At the very heart of semantic search lies a simple proposition that also resonates with marketing: present the right answer, information or product to the right person at the right time.
To do this Google, in 2013, changed its search programming to better help it understand search queries and deliver better content and beefed up its semantic index increasing the number of entities that were found there by over 50%.
Success in search, just like in marketing, however can slip from one’s grasp because of two key factors: complexity and scale. The world is a far from easy concept to understand and the information we know about it keeps increasing all the time.
The similarities between search and marketing are not accidental. In the modern world search is marketing. Search is responsible for delivering your company or brand to those who are looking for a particular piece of information or a product. Search is responsible for driving targeted traffic to your website. Search is responsible for increasing the visibility of your brand. Search, ultimately, is responsible for the success of your marketing. And search is getting smarter.
Two Google changes that took place in 2013 will radically transform how search works and the quality of the search results. This will also have a direct impact on your marketing strategy throughout the next year and the years after that.
Google Becomes Vocal
First Google added the Google Voice Search App for Chrome to desktop search. This transforms the way you use search by allowing you to talk to your computer. It also changes the way your computer responds as it now talks back to you.
There are many reasons why Google has done this, not least the fact that screenless, keyboardless computers are now on the cards and we need to learn how to interface with them without typing. The most direct impact however will be in the way we use search. When you talk to your desktop, just like when you talk to your mobile device the nature of your search query changes and the results you are presented with change with it.
If there was a time to ever consider that traditional keyword-orientated search marketing is over this is, now, it. By accumulating data of spoken search queries that use a natural language structure Google is beginning to better understand search queries and the intent behind them.
And Google Also Becomes Smarter
Considering how many ways we have to just say “hi” to someone (from “Yo” to “wassap?” and everything in between) it seems incredible that just accumulating search queries, no matter how many and irrespective of how natural, is ever going to be enough to keep up with cultural differences, different education levels and the complex semantics that arise at the interface of people and language.
After an eight year battle with the Author’s Guild Google finally won its court case allowing the company to legally scan books. Some 20 million of them. This is a landmark ruling not just because of its implications in search where all sorts of information can now surface but also because of its implications for search.
With that kind of in-depth knowledge at its disposal to learn the nuances of language and expression you can expect Google search to begin to understand intention in search queries way faster than anyone could have predicted.
Marketers Must Adapt
The million-dollar question, of course, is what should you be doing to take advantage of the increasing intelligence of Google’s semantic search? Here are three things you need to focus on:
1. “From Strings to Things” – Forget keyword research to help you create content and start looking at audience attitudes, perception and online activity. Google’s Insights Tool is invaluable in this direction and you should be thinking of creating content that best answers the questions your target audience is placing on Google search.
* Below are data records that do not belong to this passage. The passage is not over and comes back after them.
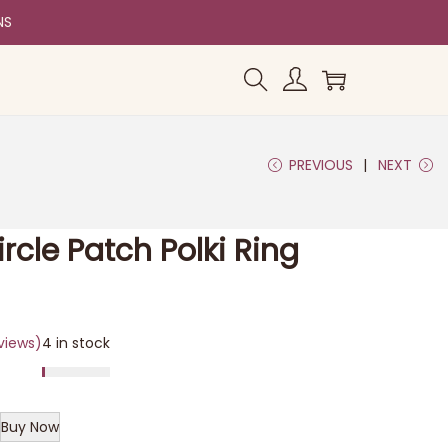
NS
PREVIOUS
NEXT
rcle Patch Polki Ring
views)
4 in stock
Buy Now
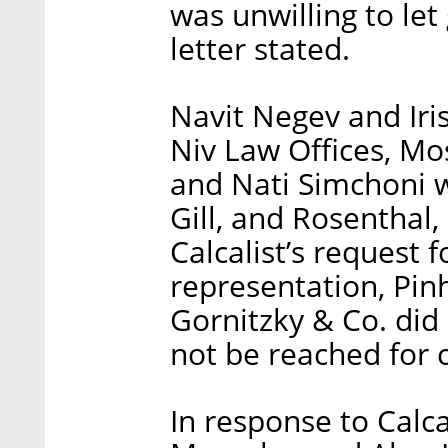
was unwilling to let 
letter stated.
Navit Negev and Ir
Niv Law Offices, Mo
and Nati Simchoni 
Gill, and Rosenthal,
Calcalist’s request
representation, Pin
Gornitzky & Co. did
not be reached for
In response to Calc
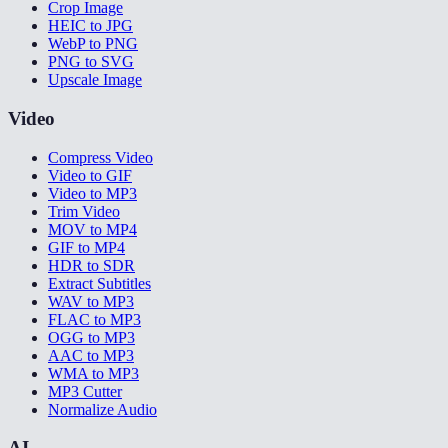
Crop Image
HEIC to JPG
WebP to PNG
PNG to SVG
Upscale Image
Video
Compress Video
Video to GIF
Video to MP3
Trim Video
MOV to MP4
GIF to MP4
HDR to SDR
Extract Subtitles
WAV to MP3
FLAC to MP3
OGG to MP3
AAC to MP3
WMA to MP3
MP3 Cutter
Normalize Audio
AI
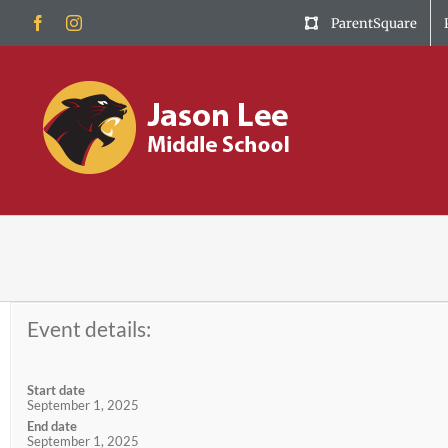
Skip
Facebook
Instagram
ParentSquare
to
content
Event details:
Start date
September 1, 2025
End date
September 1, 2025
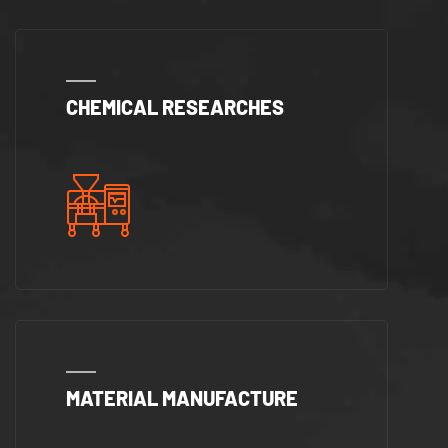
CHEMICAL RESEARCHES
MATERIAL MANUFACTURE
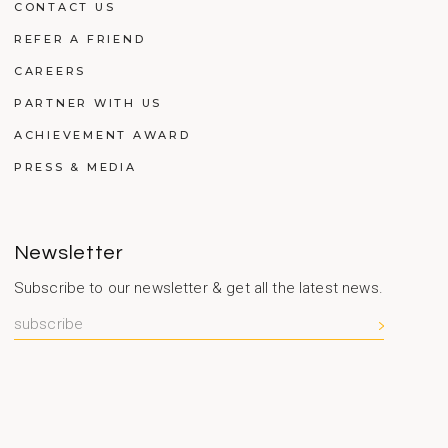
CONTACT US
REFER A FRIEND
CAREERS
PARTNER WITH US
ACHIEVEMENT AWARD
PRESS & MEDIA
Newsletter
Subscribe to our newsletter & get all the latest news.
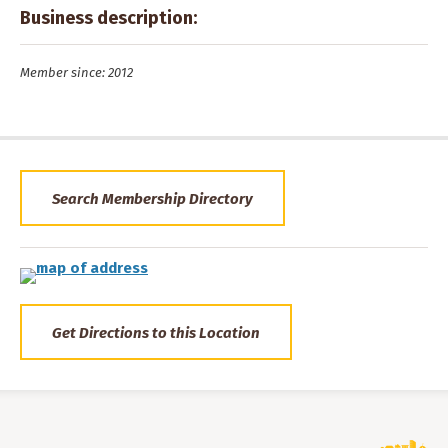
Business description:
Member since: 2012
Search Membership Directory
Get Directions to this Location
2. “From Websites to People” – The social signal generated by your online activity is now key and Google Plus is at the centre of it. There is now escaping this fact now so hard as it may be start devising ways you can use your time better because there are precious few shortcuts in the semantic web.
3. Change Your Mind – At the very least change the way you approach your marketing and the ‘voice’ you use to communicate with your target audience, online. This is a critical component of success and it reflects back on points one and two above.
These three requirements signify a departure from the checkbox marketing of old. They signify a departure from the dependency on metrics that simply churned numbers and never looked at quality. They signify an end to faceless, unaccountable marketing. Predictions for the year ahead have already pegged 2014 as the breakout year for wearable devices, the year of semantic search and the year of mobile computing. But really all these are attributes. The year ahead will be the year of personalization. If you are unable to create relationships with your target audience that help them better understand who you are and what you do, you will find it increasingly difficult to do business.